Bilimsel sosyalizmden uzaklaşanların sol içinde sayılması bu bölünme psikozunu
daha da artırırken, sosyalizmden uzaklaşmış olanlarla birleşmekten medet ummayı
getirmektedir. Diğer yandan bu yöndeki bölünmeyi sol içindeki bir bölünmüşlük
olarak görmeyi artıran ideolojik yetersizlik içindeki kadroların sol harekete
derinlemesine hakim olamamasını ve kitlelere bunu içerememesidir. Dolayısıyla,
bu ideolojik yetersizlik, kadrolardaki sığlığı, yüzeyselliği artırmakta
dolayısıyla bunun yayılması da aynı düzeyde sığ ve yüzeysel olmakta dolayısıyla
hem yeni kadrolara derinlemesine nitelik verilememekte, hem de kitleler
derinlemesine örgütlenememektedir. Özcesi, daha başlarken, Marksizm’i
ezberlemeye başlayan ve bir kaç bölümünü aldıktan sonra kendi ayranını yapmaya
başlayan ve dolayısıyla da kendi çatısını kurup sol birikimi, hiç bir nitelik
içermeden o çatının altına çağıranlar sığ, yüzeysel, derinlikten yoksun, yatay
ve uçta birlikler oluşturmaktadır.
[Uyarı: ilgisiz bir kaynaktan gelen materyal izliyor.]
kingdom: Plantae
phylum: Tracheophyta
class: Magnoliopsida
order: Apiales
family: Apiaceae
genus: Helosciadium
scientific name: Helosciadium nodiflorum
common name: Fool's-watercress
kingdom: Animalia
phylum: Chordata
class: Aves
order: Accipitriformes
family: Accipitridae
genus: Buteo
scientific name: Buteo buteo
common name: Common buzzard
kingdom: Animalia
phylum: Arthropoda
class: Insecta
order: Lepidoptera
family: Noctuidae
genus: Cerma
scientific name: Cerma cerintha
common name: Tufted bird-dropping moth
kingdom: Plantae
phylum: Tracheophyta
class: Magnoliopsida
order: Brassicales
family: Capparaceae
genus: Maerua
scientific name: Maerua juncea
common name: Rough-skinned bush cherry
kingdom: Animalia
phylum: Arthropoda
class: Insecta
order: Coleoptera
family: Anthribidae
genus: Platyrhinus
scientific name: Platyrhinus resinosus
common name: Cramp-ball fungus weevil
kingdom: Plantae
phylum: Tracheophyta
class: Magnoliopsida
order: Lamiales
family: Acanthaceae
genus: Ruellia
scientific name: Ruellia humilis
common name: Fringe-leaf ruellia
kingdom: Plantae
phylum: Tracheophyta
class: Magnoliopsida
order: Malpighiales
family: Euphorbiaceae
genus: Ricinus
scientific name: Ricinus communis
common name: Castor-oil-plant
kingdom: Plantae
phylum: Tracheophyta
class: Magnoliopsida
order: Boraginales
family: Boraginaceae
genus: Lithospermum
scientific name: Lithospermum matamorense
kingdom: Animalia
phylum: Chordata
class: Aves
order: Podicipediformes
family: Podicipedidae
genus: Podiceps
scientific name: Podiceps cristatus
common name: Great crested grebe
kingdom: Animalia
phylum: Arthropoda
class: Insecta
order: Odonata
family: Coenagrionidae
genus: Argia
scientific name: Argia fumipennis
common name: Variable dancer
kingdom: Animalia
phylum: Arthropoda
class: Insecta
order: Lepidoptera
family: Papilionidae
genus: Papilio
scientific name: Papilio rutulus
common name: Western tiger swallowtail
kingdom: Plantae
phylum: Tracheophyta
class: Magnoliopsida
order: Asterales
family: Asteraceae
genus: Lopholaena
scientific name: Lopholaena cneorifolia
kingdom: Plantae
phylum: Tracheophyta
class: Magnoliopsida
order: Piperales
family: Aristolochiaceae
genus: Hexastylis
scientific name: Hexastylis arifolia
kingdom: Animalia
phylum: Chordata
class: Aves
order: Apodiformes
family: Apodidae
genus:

Bunların hükmetmeye çalıştığı kitlelerin
gelişimi de elbette bu yönde olmaktadır. Bunun temel nedeni ideolojik
derinlikten yani donanımdan yoksun olmaktır. Dolayısıyla sosyalist harekette
karşılaşılan her yeni sorunda bu yoksunluk kendini gösterecektir ve bu
sorunları çözmek için gereken ideolojik derinlik ihtiyacı, bir taraftan
ideolojik donanıma yöneltecek, diğer taraftan bölünmeyi yani ayrışmayı
getirecektir. Bu anlamda ayrışmak demek ideolojik derinliğin artması,
sorunların çözümüne daha nitelikli bakılması ve asıl sorun ile asıl çözümün
netleştirilmesi sağlanmış olacaktır. Başka ifadeyle sosyalist hareketin yerli
yerine oturması gerçekleştirilecektir. Geçmişte ve şimdi daha fazla, en
yığınsal örgütte bile bu sorun vardı ama yığınsallıkla ve sosyalist hareketin
canlı oluşuyla kendiliğinden örtülüyordu. Şimdi ise, bu soldan çoktan
uzaklaşmış kadroların, yetersiz olmayan ama sorunları, nesnel gerçekleri
görmemeye mahkûm edilmiş ve bunu bilinçli olarak örtmek çabasında olan kadroların,
bu sorunu hem artırması ama hem de örtülemesi söz konusudur. Bu gün örgütlenme
fetişizmine yenik düşmüş kadroların, kaçı her hangi bir romanı sonuna kadar
irdeleyip, ideolojik süzgeçten geçirebilir. Hatta kaçı iki sayfadan fazla yazı
okuyunca sıkılmıyor, ya da yazının başı ile sonunu birbirine bağlayabiliyor. Hangisi,
sosyalist hareketin önündeki engellerin hangi kıyafetle önüne çıktığını ayırt
edebiliyor. Bu gün kendinse kadro diyen kaç kişi, örnek olsun Danyal Oral
Çalışlar gibi, Hasan Cemal gibilerinin tekellerin devşirmesi olduğunu, Altan
ailesinin topyekûn sistemin emrinde manipülasyonlar içinde olduğunu, hangisi
bir taraftan, Kemalizm’e bütün günahları yüklerken, diğer taraftan Kemal Tahir
gibi Kemalist ve Kemalizm’i güzellemek için yazarları medarı iftiharı yapmıyor.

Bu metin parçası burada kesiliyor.